§ Source extract
I’m an avid note taker and have migrated through a series of different tools to take notes, some proprietary and some open source. I’ve gone through Quiver, Inkdrop, Agenda, and recently I migrated everything to Joplin. But I wanted to be able to sync my notes between devices and I didn’t want it anywhere accessible to the public. Since I run TrueNAS Scale at home, and there’s a TrueCharts application for the beta Joplin Server… I figured it was worth a shot.

It worked great and I’ve been syncing the Joplin client on my desktop to the TrueNAS-based Joplin Server for some time but not without HTTPS, which wasn’t really an issue since it was only available in my home network and the notes are encrypted, but I was having issues trying to get Joplin on my iPad to work and from what I’d read, having it sync over HTTPS rather than HTTP was the way to resolve it.

Took a bit of time and effort, had to change the TrueNAS Scale system from being a single-IP via DHCP to a static IP with an alias, to bind all the kubernetes applications to the second IP address, setting up another wildcard Let’s Encrypt certificate to work with Traefik (which I also installed as an application). Now I can connect to Joplin Server and my PiHole application via HTTPS on their own dedicated subdomain. It’s actually quite slick.

My main reason for noting this here is because I have a terrible memory (hence the long journey through a number of note-taking applications!) and I wanted to reference this YouTub video: Secure HTTPS for all your TrueNAS Scale Apps (traefik) which was an amazing help and got me through the setup pretty quickly.

I find some of the application configuration to be quite overwhelming, so noting here the most important pieces to remember when configuring an application to use Traefik in your applications.

Under Networking and Services you want to set the “Service Type” to ClusterIP (Do Not Expose Ports) because Traefik is your ingress service, so only expose the application to the internal kubernetes network.

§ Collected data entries
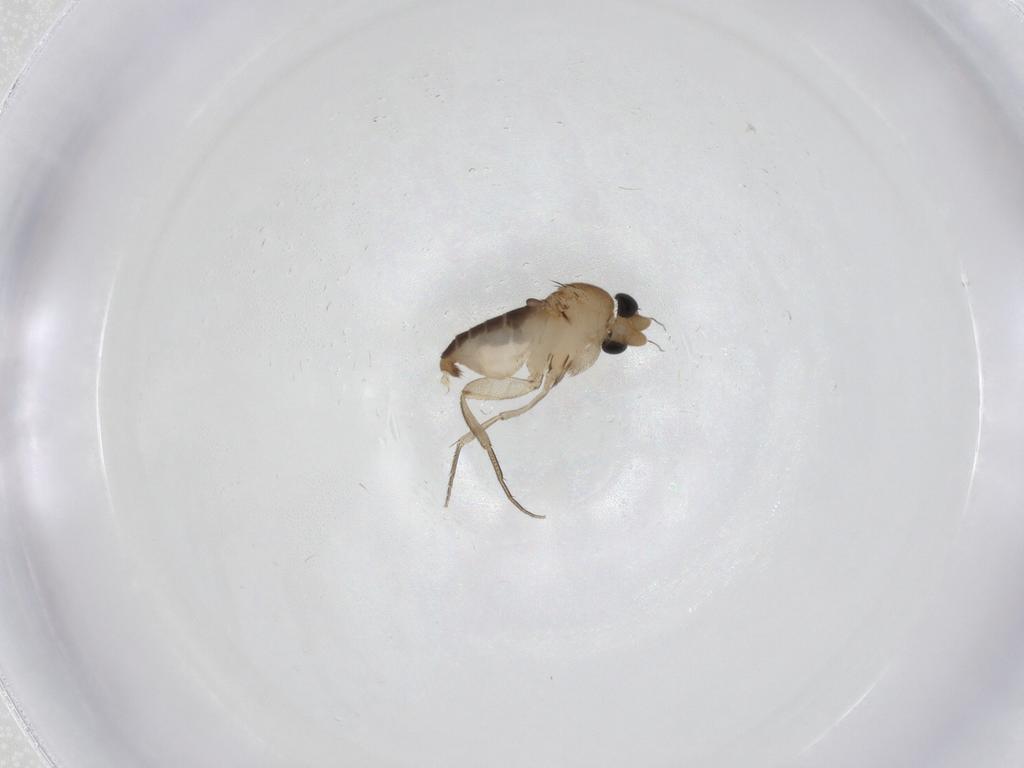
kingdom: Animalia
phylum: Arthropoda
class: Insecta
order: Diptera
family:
...
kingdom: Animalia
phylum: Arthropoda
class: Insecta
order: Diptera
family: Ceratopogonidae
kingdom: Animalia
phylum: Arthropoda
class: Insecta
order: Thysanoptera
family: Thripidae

§ Assignment
Extend the blog post about setting up Traefik and HTTPS for TrueNAS Scale applications, starting right after its last sentence.

§ Expected output
Under Ingress you want to tick Enable Ingress under the “Main Ingress” section. You’ll need to add a Host and give it a HostName to reach the application on (i.e. joplin.subdomain.mynetwork.com or whatever (in this example I’d have a Let’s Encrypt wildcard certificate for *.subdomain.mynetwork.com. You need to add a Path but it will typically just be /.

Under TLS Settings you want to add a Certificate Host which will have the same hostname as your main ingress host above (joplin.subdomain.mynetwork.com). In the “Use TrueNAS SCALE Certificate (Deprecated)” you want to select your wildcard Let’s Encrypt certifcate. Not sure why it’s labelled “depricated” because it works (maybe it goes away in the future?).

The rest can pretty much be left alone. So even though Joplin Server listens to port 22300, doing the above you can connect on port 443 of the wildcard domain, using HTTPS, and synchronize just fine.

Obnoxiously, the iPad client is throwing a different error now:

Last error: Error: Error 404 Not Found: Invalid origin:
http://joplin.subdomain.mynetwork.com:443

This error makes no sense as I have the Joplin Server URL in the iPad client set to https://, not http:// … so something to figure out later I suppose.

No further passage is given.